- _ПРЕДОСТАВЛЕННЫЙ ТЕКСТ_

_ _ _ _ _

T-invariant: Осторожно, данные закрываются. Россия становится всё менее прозрачной для исследователей
T-invariant, 22.07.24
Автор: Александр Семенов
С весны 2022 года российские органы власти начали массово скрывать любую прежде доступную информацию: персональные данные о чиновниках и топ-менеджерах госкомпаний, экономические показатели, статистику о валютных внебиржевых торгах. Особенно сложно стало проводить социологические исследования, которые и раньше были не самой простой задачей. Растущее административное давление, угроза политических репрессий и закрытость данных ставят перед учёными-исследователями новые вызовы. Но, несмотря на эти препятствия, существуют стратегии и методы, которые позволяют даже во время войны проводить научные исследования в России. T-invariant выяснил, как учёные, журналисты и аналитики преодолевают сложности, связанные с закрытостью данных и противодействием со стороны государства, — по следам недавней онлайн-дискуссии с участием видных data-scientists.

_ _ _ _ _

- _ИСХОДНЫЕ ДАННЫЕ_
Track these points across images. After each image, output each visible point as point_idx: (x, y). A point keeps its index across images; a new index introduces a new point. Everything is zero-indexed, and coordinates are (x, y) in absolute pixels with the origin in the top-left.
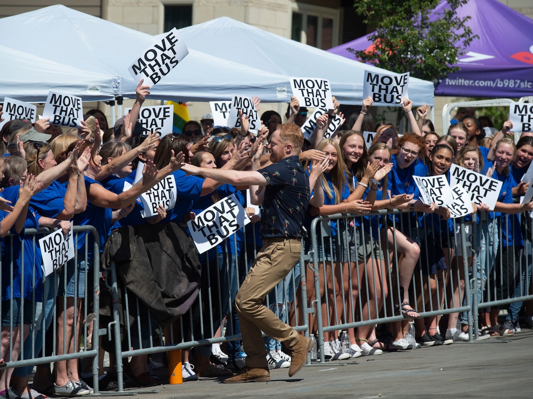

_ _ _ _ _

- _ПОРЯДОК РАБОТЫ_
Перечислите все виды прежде доступной информации, которую, согласно тексту о закрытии данных в России, органы власти начали скрывать с весны 2022 года.

- _ОТВЕТ НИЖЕ_
- персональные данные о чиновниках и топ-менеджерах госкомпаний
- экономические показатели
- статистика о валютных внебиржевых торгах